GIVEN INFORMATION:

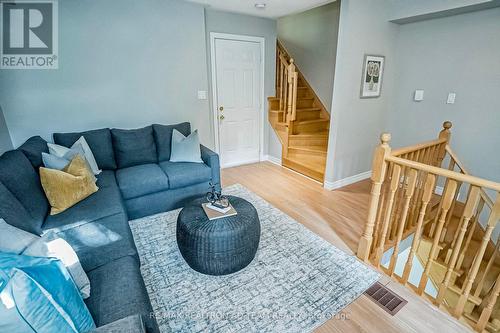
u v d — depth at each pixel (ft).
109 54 9.86
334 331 5.06
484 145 9.87
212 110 13.35
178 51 11.14
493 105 9.45
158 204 9.27
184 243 6.25
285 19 16.70
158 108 11.31
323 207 10.03
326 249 7.47
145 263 6.88
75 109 9.71
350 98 10.78
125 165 9.84
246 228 6.22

TASK DETAILS:
Output only the lines from the line that contains "158 204 9.27" through the end of the entries, both included, exactly as they appear.

RESPONSE:
158 204 9.27
184 243 6.25
285 19 16.70
158 108 11.31
323 207 10.03
326 249 7.47
145 263 6.88
75 109 9.71
350 98 10.78
125 165 9.84
246 228 6.22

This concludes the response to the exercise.